Anderson calls these microbes “the royal guards of immunity,” stating that they fight and destroy pathogens before those pathogens can make it to the immune system. However, he writes, “if you don’t feed your guardian microbes properly, they won’t be able to mount an effective counterattack. If pathogens are able to gain a foothold, they can disturb the lining of your gut. That lining is one cell thick, a ridiculously thin barrier against troublemakers. Pathogens can burrow and dig into this lining, allowing toxins or bacteria to leak into your bloodstream. Your heart obligingly pumps those potential poisons to every organ in your body, including your brain.”
Areas of interest include fermented foods and fecal transplants
This area of study has led to heightened interest in pro and pre biotics, fermented foods, and fecal pills and transplants. The transplants, which involve transplanting feces from one body into another, have a near 100% success rate in curing antibiotic-resistant superbug Clostridium difficile and are currently being tested in people with depression and bipolar disorder by researchers at the University of Calgary. The hope, according to the National Post, is that enhancing good gut microbes may be a viable treatment for drugs resistant depression. This research, Valerie Taylor, chief of psychiatry at the University of Calgary, told the Post, may change our entire concept of mental illness. “We now think mental illness is essentially a brain illness, and it may be that it isn’t,” Taylor said.

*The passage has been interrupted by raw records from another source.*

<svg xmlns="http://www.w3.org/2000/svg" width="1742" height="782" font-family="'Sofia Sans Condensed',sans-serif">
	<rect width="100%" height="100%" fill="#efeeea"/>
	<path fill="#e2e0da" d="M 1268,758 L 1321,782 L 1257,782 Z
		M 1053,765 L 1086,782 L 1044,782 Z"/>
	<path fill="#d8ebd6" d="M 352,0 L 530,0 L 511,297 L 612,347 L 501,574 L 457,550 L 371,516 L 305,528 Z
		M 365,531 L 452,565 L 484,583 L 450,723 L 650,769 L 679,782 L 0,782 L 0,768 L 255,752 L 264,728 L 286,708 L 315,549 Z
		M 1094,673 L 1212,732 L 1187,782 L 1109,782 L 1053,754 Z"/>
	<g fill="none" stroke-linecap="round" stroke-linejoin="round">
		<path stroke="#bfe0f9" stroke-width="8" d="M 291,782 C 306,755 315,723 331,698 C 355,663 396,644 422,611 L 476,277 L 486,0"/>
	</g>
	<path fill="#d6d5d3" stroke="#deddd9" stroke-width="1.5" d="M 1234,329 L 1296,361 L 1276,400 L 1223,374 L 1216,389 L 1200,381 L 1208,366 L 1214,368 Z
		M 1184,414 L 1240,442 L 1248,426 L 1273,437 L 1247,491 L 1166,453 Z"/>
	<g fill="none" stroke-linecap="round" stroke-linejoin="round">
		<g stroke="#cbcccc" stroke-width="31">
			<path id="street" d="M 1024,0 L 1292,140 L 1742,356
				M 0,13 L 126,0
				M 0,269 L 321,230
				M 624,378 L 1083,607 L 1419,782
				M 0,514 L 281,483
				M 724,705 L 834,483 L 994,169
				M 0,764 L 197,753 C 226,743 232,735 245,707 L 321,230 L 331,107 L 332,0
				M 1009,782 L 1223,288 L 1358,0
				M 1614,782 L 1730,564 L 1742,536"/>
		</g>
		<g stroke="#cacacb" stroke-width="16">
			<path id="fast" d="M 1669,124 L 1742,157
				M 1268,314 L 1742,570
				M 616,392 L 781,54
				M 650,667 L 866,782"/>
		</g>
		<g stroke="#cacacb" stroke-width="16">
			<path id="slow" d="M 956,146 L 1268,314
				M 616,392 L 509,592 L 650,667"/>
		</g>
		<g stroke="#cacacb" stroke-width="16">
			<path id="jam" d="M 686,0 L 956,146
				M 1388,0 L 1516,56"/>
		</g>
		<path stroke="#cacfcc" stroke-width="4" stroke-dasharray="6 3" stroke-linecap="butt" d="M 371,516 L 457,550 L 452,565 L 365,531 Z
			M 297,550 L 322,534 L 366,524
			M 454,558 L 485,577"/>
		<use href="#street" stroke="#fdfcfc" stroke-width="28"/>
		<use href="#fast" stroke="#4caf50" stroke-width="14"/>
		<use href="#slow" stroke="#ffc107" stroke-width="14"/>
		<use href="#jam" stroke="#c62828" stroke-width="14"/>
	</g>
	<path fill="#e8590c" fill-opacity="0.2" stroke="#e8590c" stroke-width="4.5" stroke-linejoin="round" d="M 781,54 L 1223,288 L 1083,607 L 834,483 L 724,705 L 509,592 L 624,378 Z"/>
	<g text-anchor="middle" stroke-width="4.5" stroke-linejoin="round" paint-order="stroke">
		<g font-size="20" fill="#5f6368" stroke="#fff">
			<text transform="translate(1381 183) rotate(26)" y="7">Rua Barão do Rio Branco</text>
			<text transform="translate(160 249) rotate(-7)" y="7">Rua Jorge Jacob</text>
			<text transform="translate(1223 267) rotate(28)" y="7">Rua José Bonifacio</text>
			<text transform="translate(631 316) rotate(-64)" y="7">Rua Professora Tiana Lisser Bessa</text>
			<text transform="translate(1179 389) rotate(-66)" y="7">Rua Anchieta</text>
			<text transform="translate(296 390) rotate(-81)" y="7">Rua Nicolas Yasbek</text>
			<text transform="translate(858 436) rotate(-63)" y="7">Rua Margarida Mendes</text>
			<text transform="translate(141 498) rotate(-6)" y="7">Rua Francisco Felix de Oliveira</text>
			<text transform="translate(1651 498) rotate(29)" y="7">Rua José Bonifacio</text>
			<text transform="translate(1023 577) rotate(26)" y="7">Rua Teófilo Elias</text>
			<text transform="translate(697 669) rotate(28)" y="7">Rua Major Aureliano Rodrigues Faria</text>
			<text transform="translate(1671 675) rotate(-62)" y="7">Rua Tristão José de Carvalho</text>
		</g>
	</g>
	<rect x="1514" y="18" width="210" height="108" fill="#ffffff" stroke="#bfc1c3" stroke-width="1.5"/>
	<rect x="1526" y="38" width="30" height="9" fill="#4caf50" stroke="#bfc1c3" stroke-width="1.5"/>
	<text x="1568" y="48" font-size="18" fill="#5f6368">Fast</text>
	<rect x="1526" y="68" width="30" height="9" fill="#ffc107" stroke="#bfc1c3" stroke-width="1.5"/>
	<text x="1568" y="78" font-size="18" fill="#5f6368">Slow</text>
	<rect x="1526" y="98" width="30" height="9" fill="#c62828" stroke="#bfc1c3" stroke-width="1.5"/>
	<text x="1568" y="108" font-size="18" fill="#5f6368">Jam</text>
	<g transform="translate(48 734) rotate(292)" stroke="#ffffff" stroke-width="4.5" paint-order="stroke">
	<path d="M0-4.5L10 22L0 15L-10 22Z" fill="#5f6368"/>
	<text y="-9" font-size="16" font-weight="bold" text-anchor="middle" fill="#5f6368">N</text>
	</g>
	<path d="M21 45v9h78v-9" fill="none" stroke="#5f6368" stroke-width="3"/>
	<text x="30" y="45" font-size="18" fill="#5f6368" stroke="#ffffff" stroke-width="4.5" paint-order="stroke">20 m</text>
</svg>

The mechanism behind the connection isn’t clear, but Taylor told the Post that it’s possibly due to stress causing inflammation, which is connected to gut dysbiosis, which has been linked with altered brain function.
Psychobiotic food pyramid
In a more practical, day to day application, Scott Anderson has also developed a “psychobiotic food pyramid,” a new version of the famous diagrams published around the world as healthy eating guidelines, with foods one should be eating most on the bottom and least at the top.
Anderson’s pyramid prioritizes high fiber vegetables, whole grains, and nuts and olive oil. Fish and seafood and fermented foods should be consumed often, he says, followed by poultry, eggs and dairy. Sugar and red meat should be limited to once a week or less.
World’s first psychobiotic food supplement
Meanwhile, the “world’s first psychobiotic food supplement” recently went on the market in the UK.
While the scientific community appears to be cautiously excited about these new developments, we’ll likely be seeing an increase in attention to this area in spa and wellness.